6. The semi-solid die-casting aluminum alloy according to claim 4, wherein the semi-solid die-casting aluminum alloy comprises 7.5 to 9.5 wt % of Si, 3.5 to 4.8 wt % of Cu, 0.5 to 0.75 wt % of Mn, 0.01 to 0.5 wt % Ti, 0.01 to 0.35 wt % of rare earth element, no more than 0.8 wt % of impurities and the balance of aluminum.

7. The semi-solid die-casting aluminum alloy according to claim 6, wherein the semi-solid die-casting aluminum alloy comprises 8.0 to 9.0 wt % of Si, 3.5 to 4.5 wt % of Cu, 0.5 to 0.6 wt % of Mn, 0.05 to 0.25 wt % Ti, 0.15 to 0.25 wt % of rare earth element, no more than 0.7 wt % of impurities and the balance of aluminum.

8. The semi-solid die-casting aluminum alloy according to claim 1, wherein the semi-solid die-casting aluminum alloy has a tensile strength of not less than 370 MPa, a yield strength of not less than 290 MPa, and an elongation of not less than 5.5%.

9. The semi-solid die-casting aluminum alloy according to claim 2, wherein the semi-solid die-casting aluminum alloy has a tensile strength of not less than 380 MPa, a yield strength of not less than 300 MPa, and an elongation of not less than 6%.

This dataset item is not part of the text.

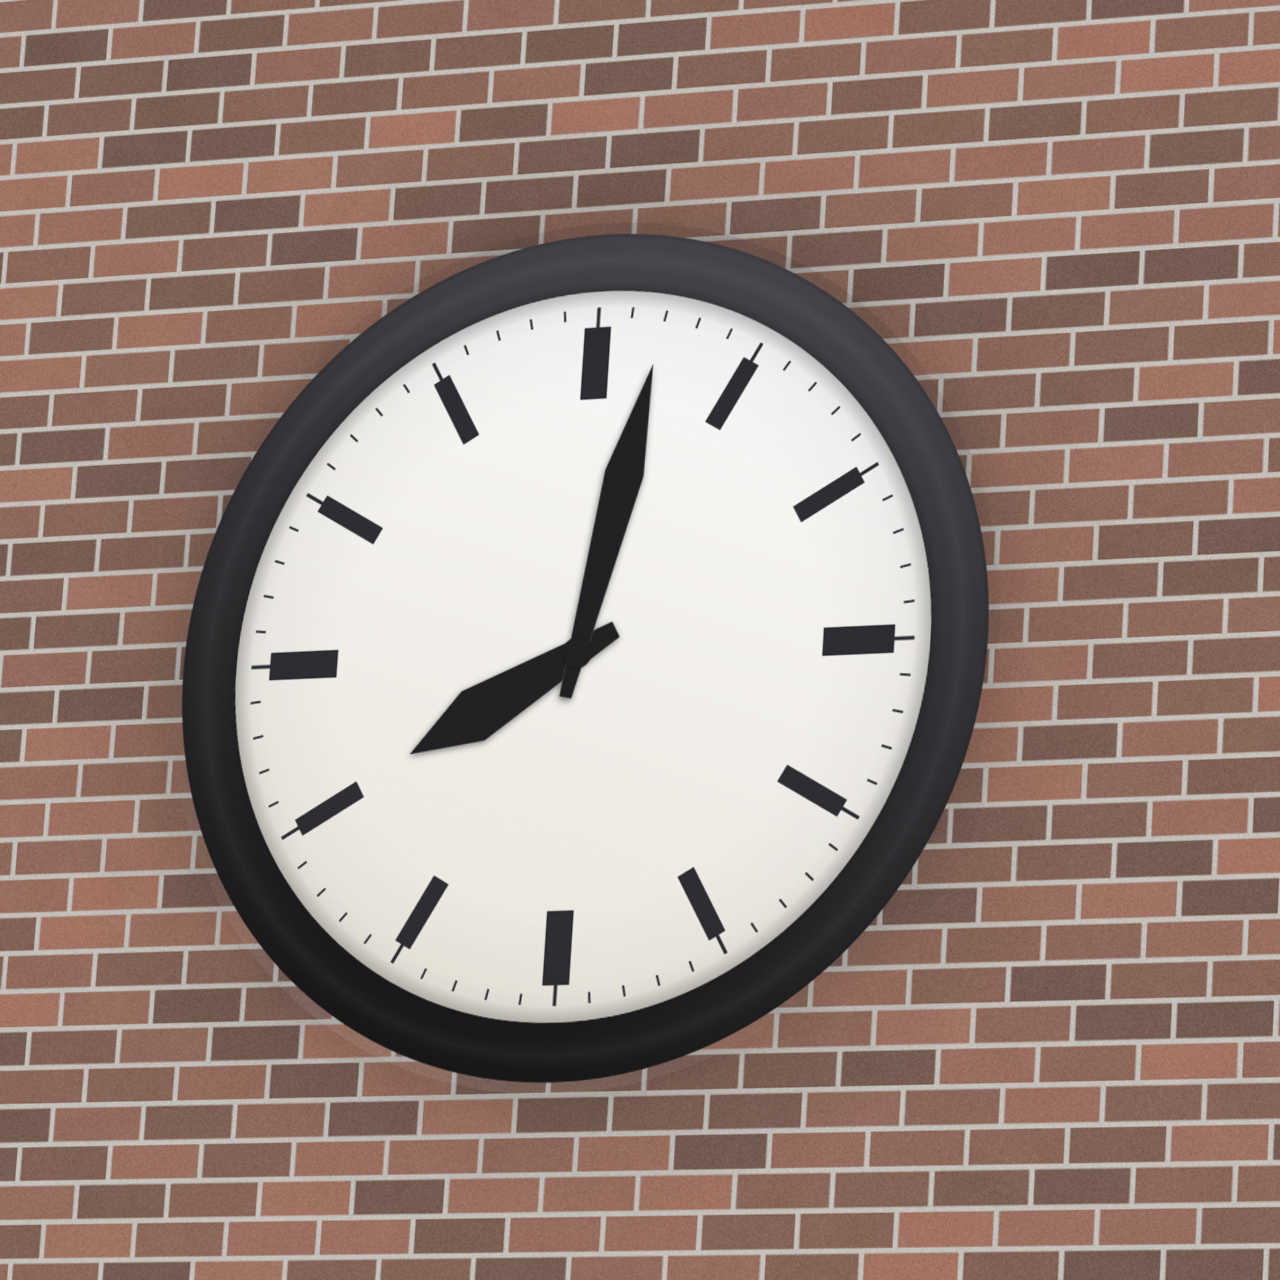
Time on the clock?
8:02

10. A method for preparing a semi-solid die-casting aluminum alloy casting, comprising:

after performing ratio smelting on aluminum alloy raw materials, performing semi-solid die casting to obtain the semi-solid die-casting aluminum alloy casting,

wherein the aluminum alloy raw materials are such that the obtained semi-solid die-casting aluminum alloy casting comprises:

based on the total weight of the aluminum alloy casting, 7.5 to 9.5 wt % of Si, 3.5 to 4.8 wt % of Cu, 0.5 to 0.75 wt % of Mn, 0.01 to 0.5 wt % of Ti, 0.01 to 0.35 wt % of rare earth element, and the balance of aluminum and inevitable impurities.

11. The method according to claim 10, wherein the aluminum alloy raw materials are such that the obtained semi-solid die-casting aluminum alloy casting comprises: based on the total weight of the semi-solid die-casting aluminum alloy casting, 8.0 to 9.0 wt % of Si, 3.5 to 4.5 wt % of Cu, 0.5 to 0.6 wt % of Mn, 0.05 to 0.25 wt % of Ti, 0.15 to 0.25 wt % of rare earth element, and the balance of aluminum and inevitable impurities.

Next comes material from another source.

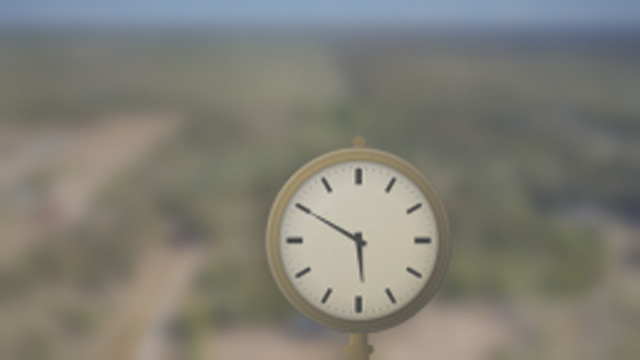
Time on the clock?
5:50
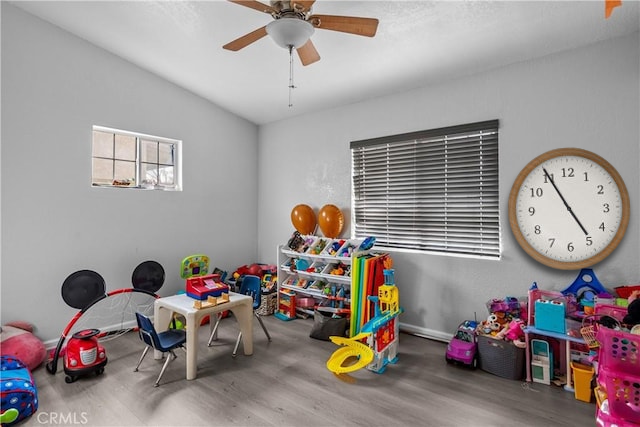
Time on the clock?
4:55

12. The method according to claim 10, wherein the aluminum alloy raw material is elemental metals or metal alloys.

13. The method according to claim 12, wherein the aluminum alloy raw materials are elemental aluminum or an alloy of aluminum, elemental silicon or an alloy of silicon, elemental copper or an alloy of copper, elemental manganese or an alloy of manganese, elemental titanium or an alloy of titanium, and an elemental rare earth element or an alloy containing a rare earth element.

14. The method according to claim 12, wherein the aluminum alloy raw materials are elemental aluminum, an Al—Si alloy, an Al—Ti alloy, an Al—Cu alloy, an Al—Mn alloy and an Al—Re intermediate alloy.

15. The method according to claim 12, wherein the purity of the elemental metal is 99.9 wt % or more, and the total content of the alloying elements in the metal alloy is 99.9 wt % or more.